# Problem to work on
The answer must be the full data, restated word for word, with no pictures in it.

[Collected data entries]
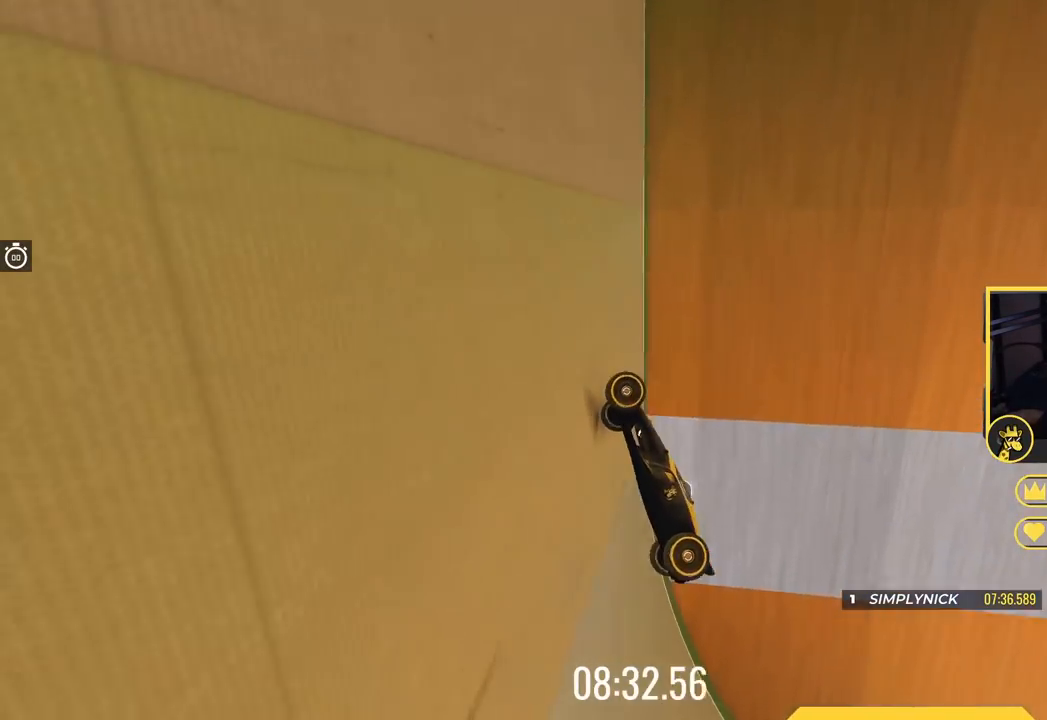
{"keys": ["left", "up"], "events": []}
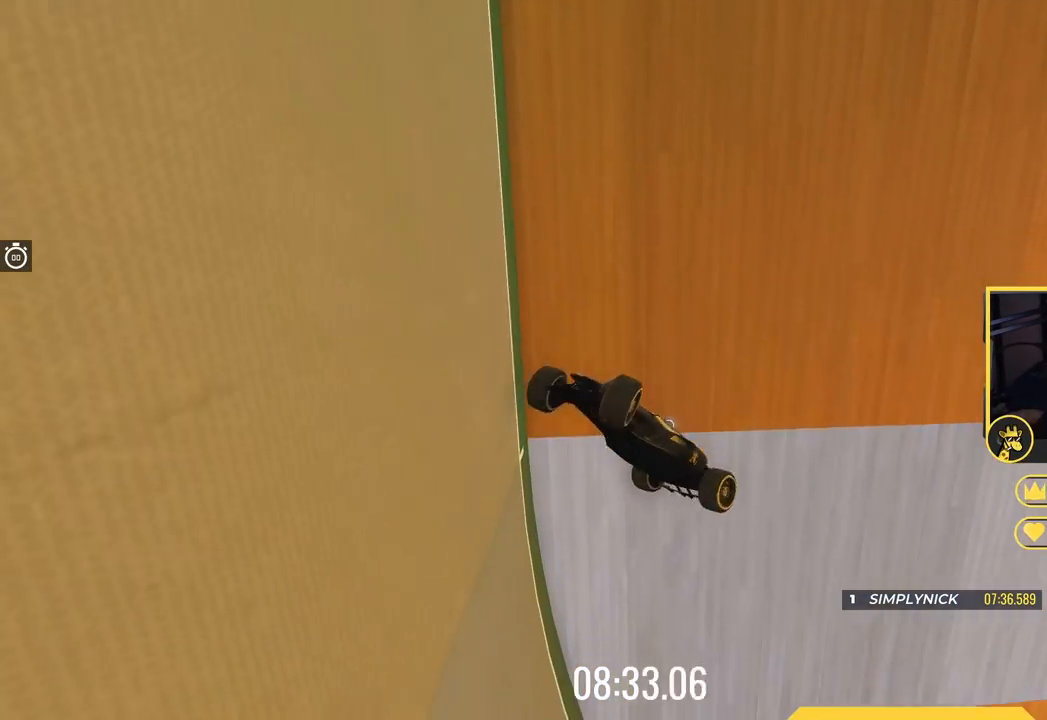
{"keys": ["left", "up"], "events": []}
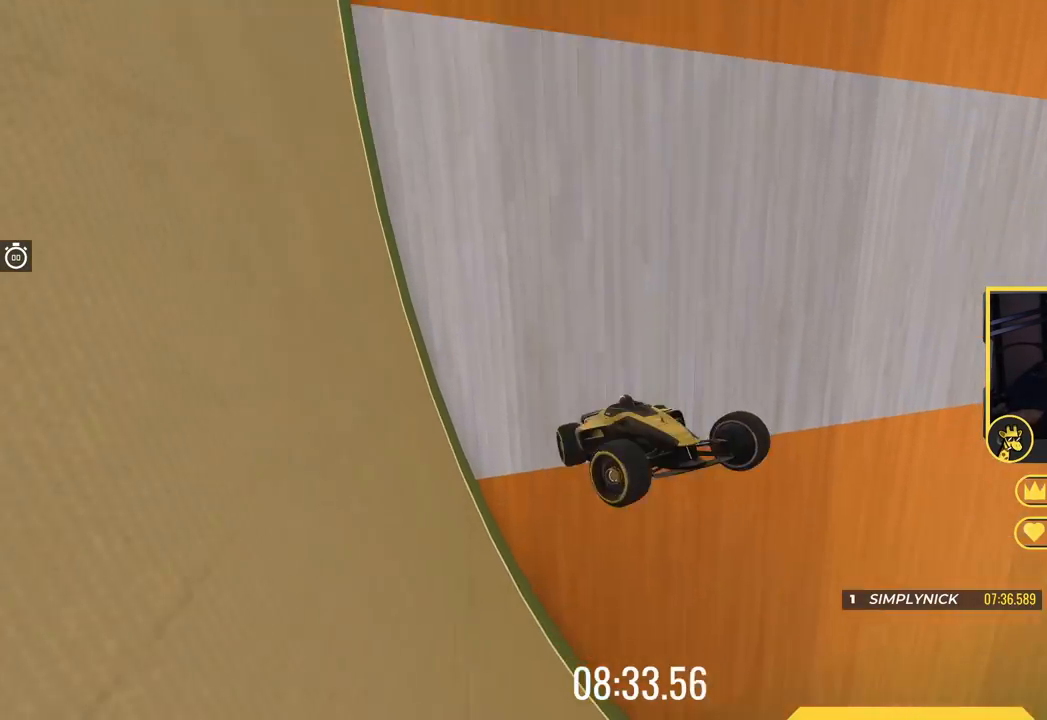
{"keys": ["left", "up"], "events": []}
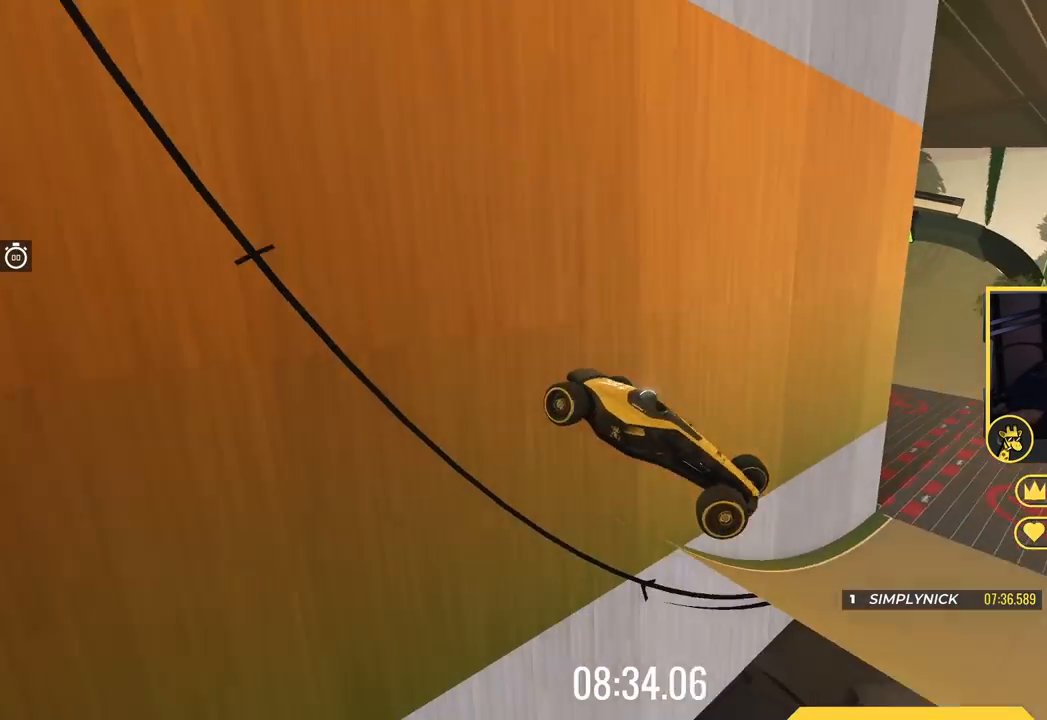
{"keys": ["left", "up"], "events": []}
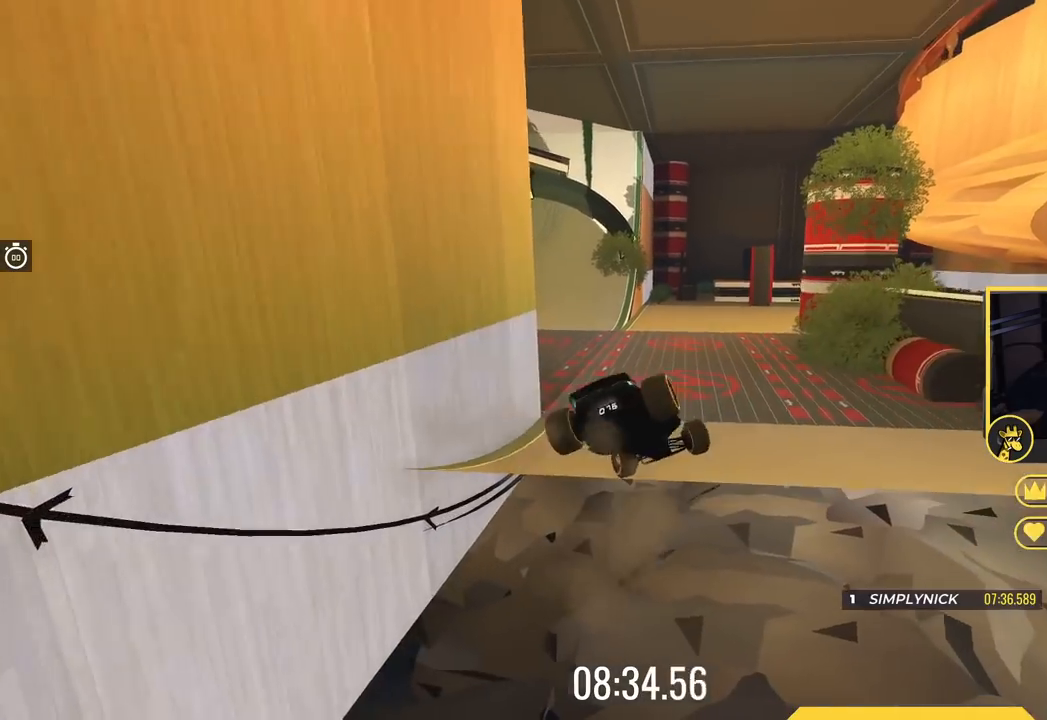
{"keys": ["up"], "events": [[117, "left", "up"]]}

# Answer box
{"keys": ["left", "up"], "events": []}
{"keys": ["left", "up"], "events": []}
{"keys": ["left", "up"], "events": []}
{"keys": ["left", "up"], "events": []}
{"keys": ["up"], "events": [[117, "left", "up"]]}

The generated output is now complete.